What will you be talking about at P99 CONF?
I will be talking about how to minimize request latency of self-hosted ML models. One unique aspect of my company’s product is that we enable customers to self-host our models on their hardware. This leads to interesting challenges where the customer has both the control and the responsibility to manage their own ML inference. It’s kind of like giving our customers a specialty baking mix so they can bake their own cookies – we give them guidance on how long to bake them and at what temperature, but many other factors go into what other flavorings they choose to mix in, and whether they end up with their ideal results.
What other P99 CONF talks are you most looking forward to – and why?
I’m looking forward to many of the other talks. One is Will Crichton’s “The Performance Engineer’s Toolkit: A Case Study on Data Analytics with Rust.” My company does all of our ML research and experimentation in Python, and then productionalizes our code in Rust.
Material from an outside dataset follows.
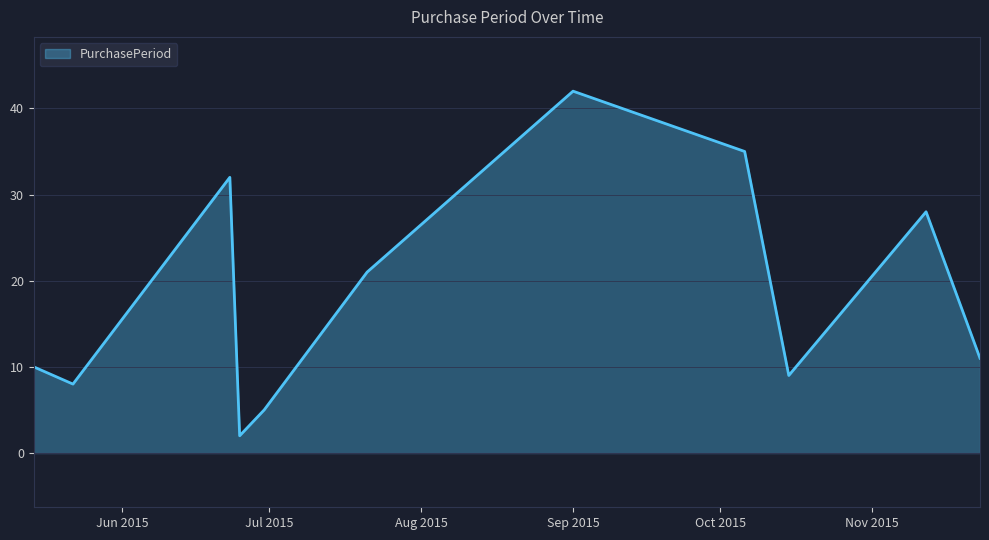

What is the sum of all values?

203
I’m interested to hear Crichton’s analysis of which techniques he used in order to slash latency. Another is David Collier-Brown’s “Queues, Hockey Sticks and Performance,” to learn about the queue data structure at both the conceptual and practical level.
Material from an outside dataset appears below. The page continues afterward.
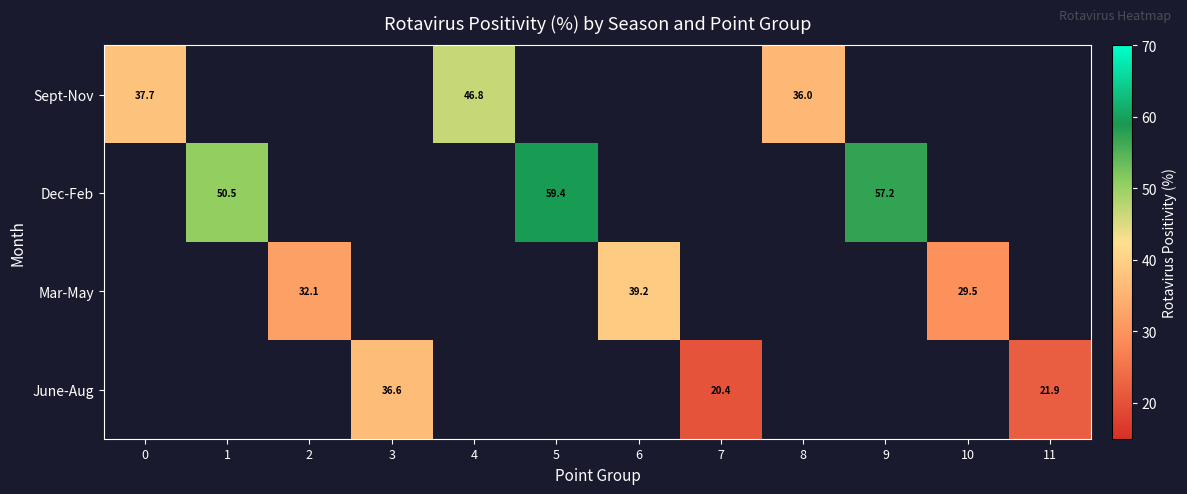

What is the maximum value shown in the chart?

59.4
What do you like most about P99 CONF?
I’ll offer two points. First, it’s a gathering of smart, curious people who want to share their knowledge and learnings with others. Second, it upholds the value of optimizing for all cases. Oftentimes, we throw up our hands and call something “good enough.” And in plenty of cases, it is. But at P99 Conf, we can dig into the extreme cases, and ask ourselves, how can we improve our handling of extremes? And in turn, what does examining and minimizing outliers teach us about the system as a whole?
Any performance-related resource recommendations for the P99 CONF community?
To learn more about outliers from a classical ML perspective, I recommend the blog post A Brief Overview of Outlier Detection Techniques, and the academic paper Outlier Detection: Applications And Techniques, depending on the format you prefer. This applies to cases where p99 isn’t simply a long-tail, but may have fundamental differences from the inlier data.